“In the fifteenth year of the reign of Tiberius Caesar—when Pontius Pilate was governor of Judea, Herod tetrarch of Galilee, his brother Philip tetrarch of Iturea and Traconitis, and Lysanias tetrarch of Abilene ... the word of God came to John son of Zechariah in the wilderness” (Luke 3:1-2).
I want to set expectations low from the outset. There are no non-Christian documents that prove Jesus rose from the dead. For one thing, if any document says Jesus rose from the dead, it’s immediately classified as a Christian document. But there is extra-biblical support for the broad outline of the story, and there is archaeological evidence that the NT writers were, at the very least, not writing high fantasy — that they were writing about the world around them.
First we’ll talk about the non-Christian historical documents. During his life, Jesus was a big nobody. I know, he drew big crowds, worked miracles, and said all kinds of controversial things, but the Roman Empire was a big place, and Judea was an unpopular backwater. Yet another crazy prophet running around Palestine was not going to attract much attention. And in the pre-modern world, the three-ish years of his ministry wasn’t time for much news to even get out.
So the historical evidence for the existence of Jesus comes from several years after his ministry. The primary evidence comes from the Jewish historian Josephus (37-100) and the Roman historian Tacitus (56-120). Suetonius, Pliny the Younger, Thallus, and rabbinic tradition offer a little more material. The relevant passages are interesting, but for our purposes I will only quote historian Edwin Yamauchi’s summary of the picture these various ancient documents paint of Jesus. If we lost the New Testament, what would we know about Jesus?
“We would know that first, Jesus was a Jewish teacher; second, many people believed that he performed healings and exorcisms; third, some people believed he was the Messiah; fourth, he was rejected by the Jewish leaders; fifth, he was crucified under Pontius Pilate in the reign of Tiberius; sixth, despite this shameful death, his followers, who believed that he was still alive, spread beyond Palestine so that there were multitudes of them in Rome by A.D. 64; and seventh, all kinds of people from the cities and countryside—men and women, slave and free—worshiped him as God.”Is this enough to make people fall down and worship Jesus? Of course not. But it’s ample evidence that the stories told in the gospels have at least some historical basis.
The second type of evidence is the archaeological data. The question is whether archaeology supports the historicity of the New Testament accounts. In recent history, people have tended to assume the worst. If the NT speaks of a person or place that we have no other information about, it is assumed to be a fabrication. Until the evidence emerges.

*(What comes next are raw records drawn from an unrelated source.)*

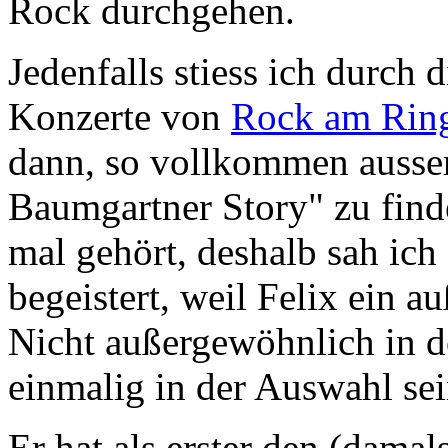
Rock durchgehen.
Jedenfalls stiess ich durch 
Konzerte von
Rock am Rin
dann, so vollkommen ausser
Baumgartner Story" zu find
mal gehört, deshalb sah ich
begeistert, weil Felix ein 
Nicht außergewöhnlich in d
einmalig in der Auswahl sei
Er hat als erster den (dam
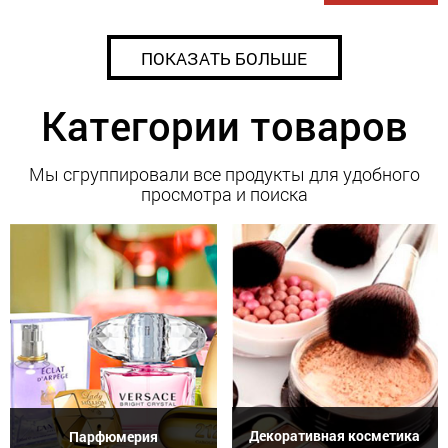
ПОКАЗАТЬ БОЛЬШЕ
Категории товаров
Мы сгруппировали все продукты для удобного
просмотра и поиска
Декоративная косметика
Парфюмерия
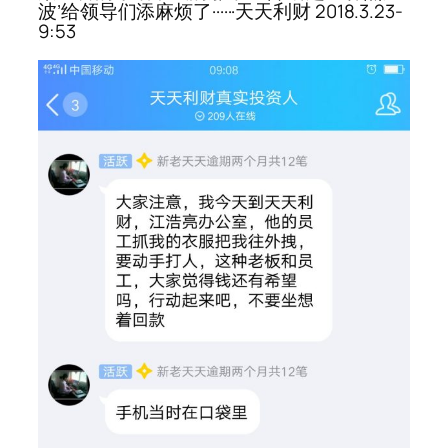
波’给领导们添麻烦了······天天利财 2018.3.23-
9:53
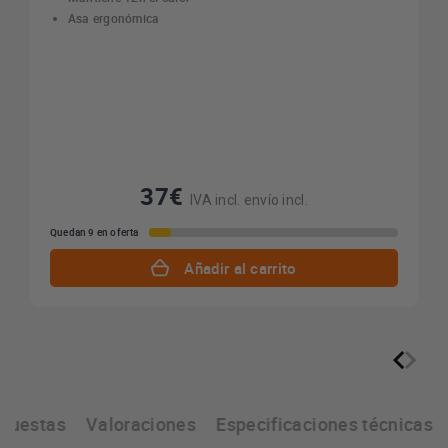
Asa ergonómica
37€
IVA incl. envío incl.
Quedan 9 en oferta
Añadir al carrito
spuestas
Valoraciones
Especificaciones técnicas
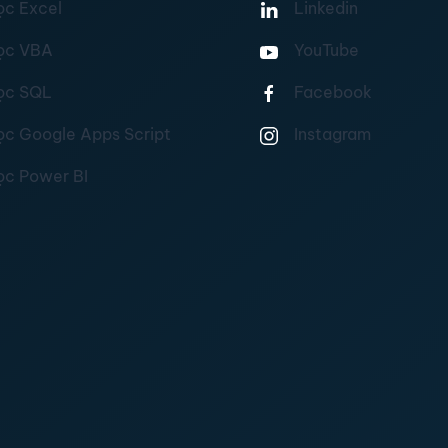
ọc Excel
Linkedin
ọc VBA
YouTube
ọc SQL
Facebook
ọc Google Apps Script
Instagram
ọc Power BI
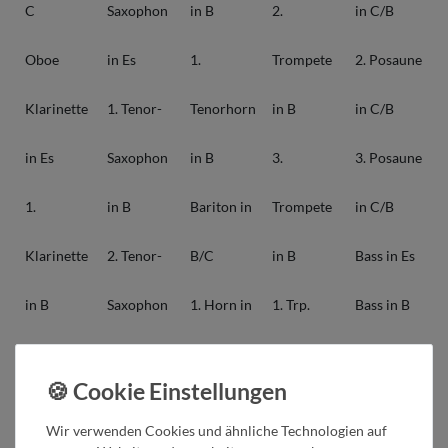
C
Saxophon
in B
2.
in C/B
Oboe
in Es
1.
Trompete
2. Posaune
Klarinette
1. Tenor-
Tenorhorn
in B
in C/B
in Es
Saxophon
in B
3.
3. Posaune
1.
in B
Bariton in
Trompete
in C/B
Klarinette
2. Tenor-
B/C
in B
Bass in Es
in B
Saxophon
1. Horn in
1. Trp.
Bass in B
2.
in B
F/Es
Begl. in B
1. Bass in
Klarinette
Bariton-
2. Horn in
2. Trp.
C
Wir verwenden Cookies und ähnliche Technologien auf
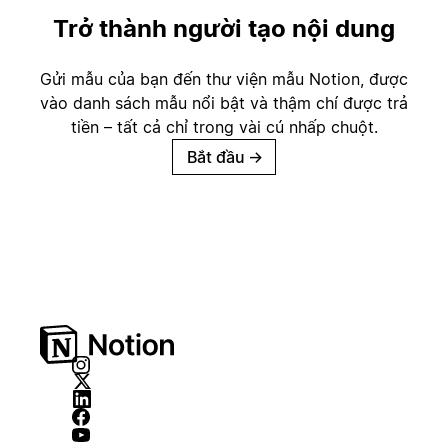
Trở thành người tạo nội dung
Gửi mẫu của bạn đến thư viện mẫu Notion, được
vào danh sách mẫu nổi bật và thậm chí được trả
tiền – tất cả chỉ trong vài cú nhấp chuột.
Bắt đầu
→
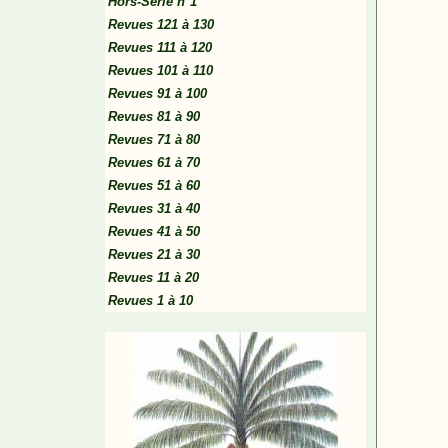
Hors-Série n°1
Revues 121 à 130
Revues 111 à 120
Revues 101 à 110
Revues 91 à 100
Revues 81 à 90
Revues 71 à 80
Revues 61 à 70
Revues 51 à 60
Revues 31 à 40
Revues 41 à 50
Revues 21 à 30
Revues 11 à 20
Revues 1 à 10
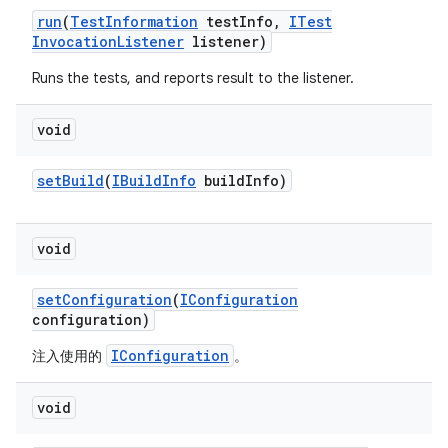
run
(
Test
Information
test
Info
,
ITest
Invocation
Listener
listener)
Runs the tests, and reports result to the listener.
void
set
Build
(
IBuild
Info
build
Info)
void
set
Configuration
(
IConfiguration
configuration)
IConfiguration
注入使用的
。
void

One example is Luke’s reference to Lysanias as tetrarch quoted above. As archaeologist John McRay tells it, “For years scholars pointed to this as evidence that Luke didn’t know what he was talking about, since everybody knew that Lysanias was not a tetrarch but rather the ruler of Chalcis half a century earlier.” That is until “an inscription was found from the time of Tiberius ... which names Lysanius as tetrarch.” Time and again critics have accused Luke of being loose with the details or even making things up. Time and again he has been shown to be a very careful historian.
The same thing has happened with some other writers. For example, John 5 tells about Jesus healing a man at the Pool of Bethesda. For years this was cited as proof the John didn’t know Jerusalem because no such place existed. You can now visit the ruins.
Again and again archaeology has vindicated both the New Testament and the Old. This is not proof that the stories they tell are true, but it does provide strength to the argument that the authors were indeed present and trying to recount history rather than just writing wild fantasies.
The stories recounted in the Bible are fantastic. But that doesn’t mean they didn’t really happen. If they did, if a man who died on a Roman cross really rose from the dead, then everything he said is worth paying attention to.